Sunday, March 17, 2019
Prisoners (2013)
Prisoners is a movie that I had been meaning to see for years. Very early in the film you can tell that this is going to be something a little bit different, something deeper then usual. There is a richness to the proceedings, it has the weight of a novel even though it was written directly for the screen. You can tell that things, even seemingly minor things in the film have been very thoroughly thought out, and the movie is very precisely constructed, at first it appears to be one thing and then revels itself to be something else, and more then once. The story of the disappearance and presumed abduction of two young girls from a suburban Pennsylvania neighborhood on Thanksgiving Day, every character in the movie comes to be a prisoner of those events, and the ways they react are deep explorations of their true characters.

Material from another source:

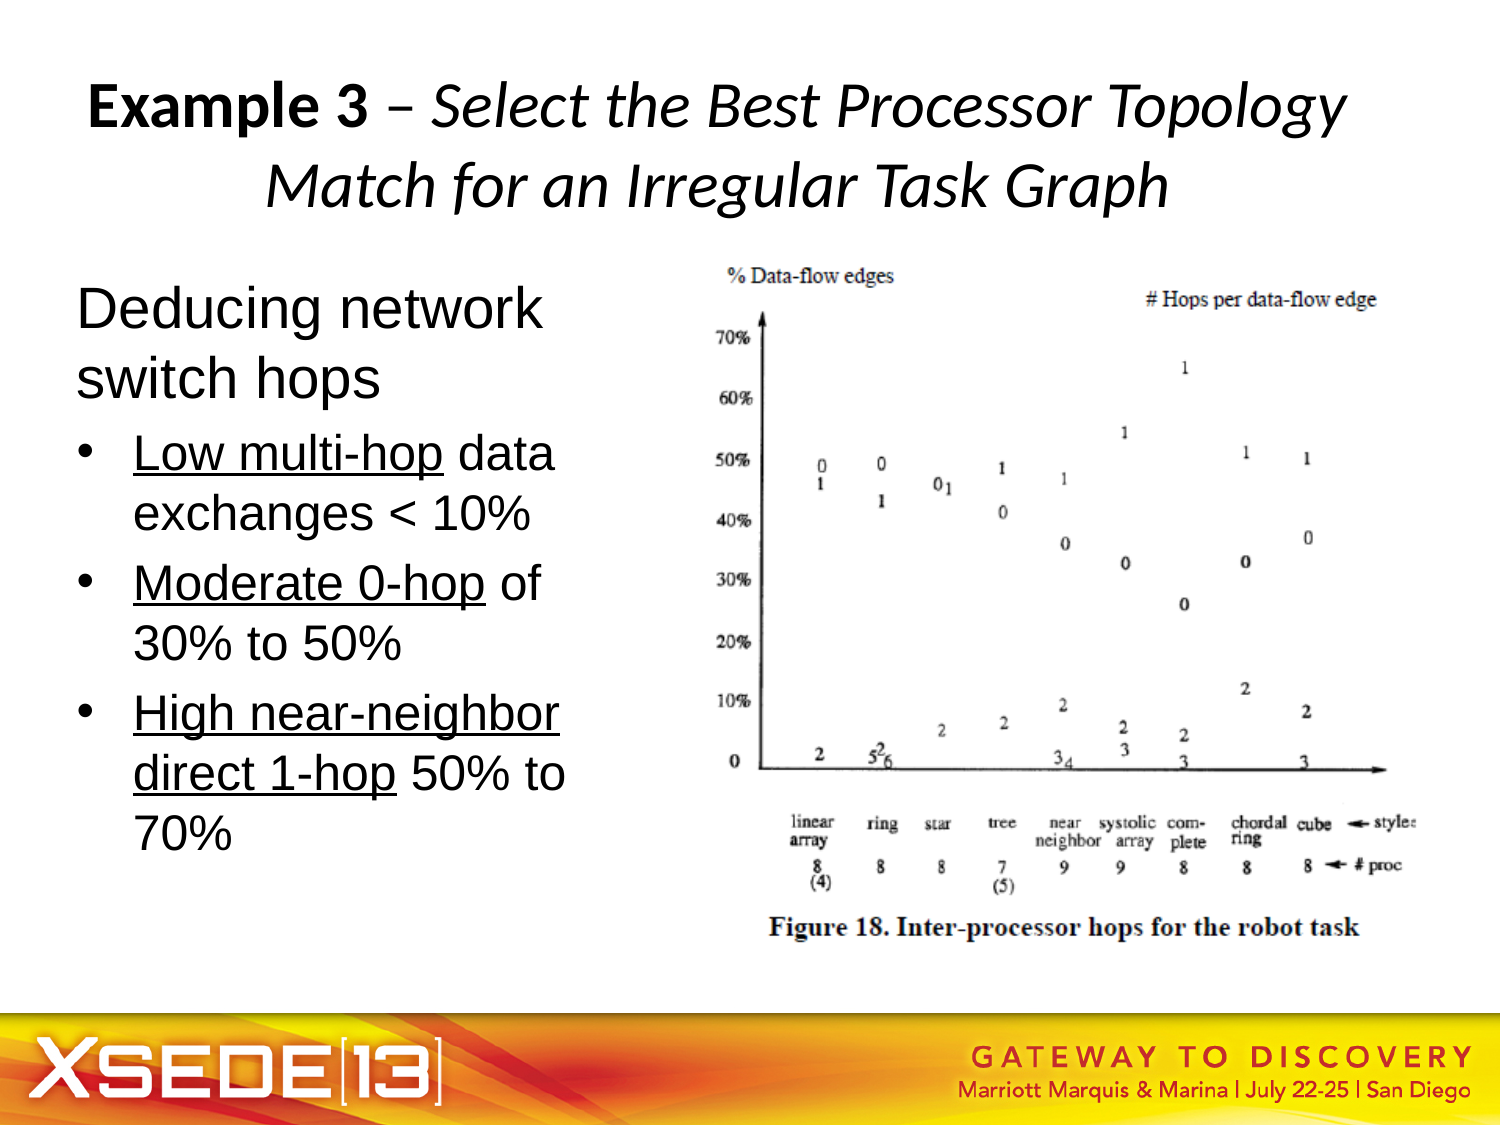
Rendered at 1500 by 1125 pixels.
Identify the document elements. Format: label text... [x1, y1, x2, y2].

Fine acting from a strong cast anchored by Hugh Jackman and Jake Gyllenahaal but also featuring impressive work from Viola Davis, Terrence Howard, Maria Bello, Melissa Leo and Paul Dano. Directed by French Canadian filmmaker Denis Villeneuve, who also did The Arrival, I really need to see more of the guys work. This movie pretty well bowled me over, and I think the emotion of the piece may have obscured some defects that might stand out more on a repeat viewing, but as an unusually strong drama with really surprising surprises, I'm going to give it ****.